» Texto da página

Mais abastado, público das cadeiras festeja kit árabe vendido no estádio, tido como muito caro nas arquibancadas

"Esfirra chique" racha torcida no Morumbi

MARIANA LAJOLO
DA REPORTAGEM LOCAL

José da Silva Viana chegou ao Morumbi às 10h. Durante duas horas e meia juntou esfirras, quibes e pastéis de Belém em pequenas caixas de papelão que venderia durante o clássico da tarde.
Os R$ 20 que entram em seu bolso após cada jogo ajudam a engrossar o orçamento de casa.
Mas, após quase quatro horas de vaivéns pelas arquibancadas, havia conseguido convencer pouca gente de que valia a pena comprar seus lanches.
"Para quem tem dinheiro para ficar na numerada, é fácil pagar R$ 5 para comer. Para mim, é caro. Preferia poder comprar só uma esfirra", resmungou Luiz Augusto Tavares, 23, sentado na arquibancada corintiana. Ele foi um dos que viram Viana passar e não esboçaram reação.
O vendedor carregava os kits do Habib's, rede de comida árabe patrocinadora do São Paulo. Os três itens custam R$ 3,50 e não são vendidos separadamente. O refrigerante sai por R$ 1,50, e a água é vendida a R$ 1.
Sinônimo de refeição barata, a esfirra é bem mais barata fora do estádio. Se decidir ir a uma das 211 lojas da rede, o consumidor irá desembolsar, em média, R$ 2,36 para comer os mesmos produtos. No Morumbi, paga 48% a mais.
"O movimento está muito devagar. Na cativa e na numerada é melhor. Pai de família compra mais. Mas é mais fácil vender água mineral", disse Viana após mais uma incursão frustrada entre os torcedores do Corinthians.

» Objetivo da tarefa
Você pode reproduzir tudo de "Sinônimo de refeição" até "48% a mais." na reportagem acima sobre as esfirras no Morumbi, trocando "consumidor" por "cliente"?

» Dados extraídos
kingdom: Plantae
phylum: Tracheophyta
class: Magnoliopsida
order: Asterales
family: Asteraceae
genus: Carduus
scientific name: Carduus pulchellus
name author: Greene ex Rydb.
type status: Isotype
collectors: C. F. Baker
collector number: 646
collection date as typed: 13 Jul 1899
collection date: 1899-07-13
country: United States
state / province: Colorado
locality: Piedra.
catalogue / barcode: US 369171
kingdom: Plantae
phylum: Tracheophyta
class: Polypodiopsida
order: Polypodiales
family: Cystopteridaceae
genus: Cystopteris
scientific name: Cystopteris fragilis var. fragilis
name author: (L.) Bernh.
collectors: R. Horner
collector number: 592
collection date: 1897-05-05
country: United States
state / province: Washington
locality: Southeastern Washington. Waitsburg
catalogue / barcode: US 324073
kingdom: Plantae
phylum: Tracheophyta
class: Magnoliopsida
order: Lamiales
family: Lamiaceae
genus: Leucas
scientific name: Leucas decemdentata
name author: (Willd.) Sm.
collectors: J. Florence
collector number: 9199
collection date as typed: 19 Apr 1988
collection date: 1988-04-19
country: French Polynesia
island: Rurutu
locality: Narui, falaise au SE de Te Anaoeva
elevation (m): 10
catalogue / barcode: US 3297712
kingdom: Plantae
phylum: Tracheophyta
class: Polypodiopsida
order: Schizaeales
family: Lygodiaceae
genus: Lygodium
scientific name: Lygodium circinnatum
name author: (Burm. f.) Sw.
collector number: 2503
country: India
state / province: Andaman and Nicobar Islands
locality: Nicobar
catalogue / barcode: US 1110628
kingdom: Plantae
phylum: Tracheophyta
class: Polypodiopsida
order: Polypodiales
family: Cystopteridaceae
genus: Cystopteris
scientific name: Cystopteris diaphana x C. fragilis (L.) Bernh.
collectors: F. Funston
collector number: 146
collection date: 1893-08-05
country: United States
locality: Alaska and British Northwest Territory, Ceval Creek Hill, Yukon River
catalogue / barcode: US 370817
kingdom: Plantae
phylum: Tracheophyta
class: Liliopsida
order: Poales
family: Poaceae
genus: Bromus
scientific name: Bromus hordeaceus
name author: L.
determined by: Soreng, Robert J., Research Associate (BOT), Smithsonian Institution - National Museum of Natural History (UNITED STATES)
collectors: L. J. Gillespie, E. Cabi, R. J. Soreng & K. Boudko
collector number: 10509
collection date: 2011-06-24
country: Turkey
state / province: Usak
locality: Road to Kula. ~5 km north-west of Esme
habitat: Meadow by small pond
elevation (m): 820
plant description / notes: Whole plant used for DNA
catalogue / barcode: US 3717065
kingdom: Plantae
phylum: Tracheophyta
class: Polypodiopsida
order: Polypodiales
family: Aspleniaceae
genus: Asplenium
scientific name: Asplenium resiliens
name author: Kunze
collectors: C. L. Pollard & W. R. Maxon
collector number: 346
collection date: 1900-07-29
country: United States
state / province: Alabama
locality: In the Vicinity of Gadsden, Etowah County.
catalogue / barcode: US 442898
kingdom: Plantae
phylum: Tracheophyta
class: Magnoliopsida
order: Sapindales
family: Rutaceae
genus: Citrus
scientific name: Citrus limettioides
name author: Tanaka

» Resposta do exercício
Sinônimo de refeição barata, a esfirra é bem mais barata fora do estádio. Se decidir ir a uma das 211 lojas da rede, o cliente irá desembolsar, em média, R$ 2,36 para comer os mesmos produtos. No Morumbi, paga 48% a mais.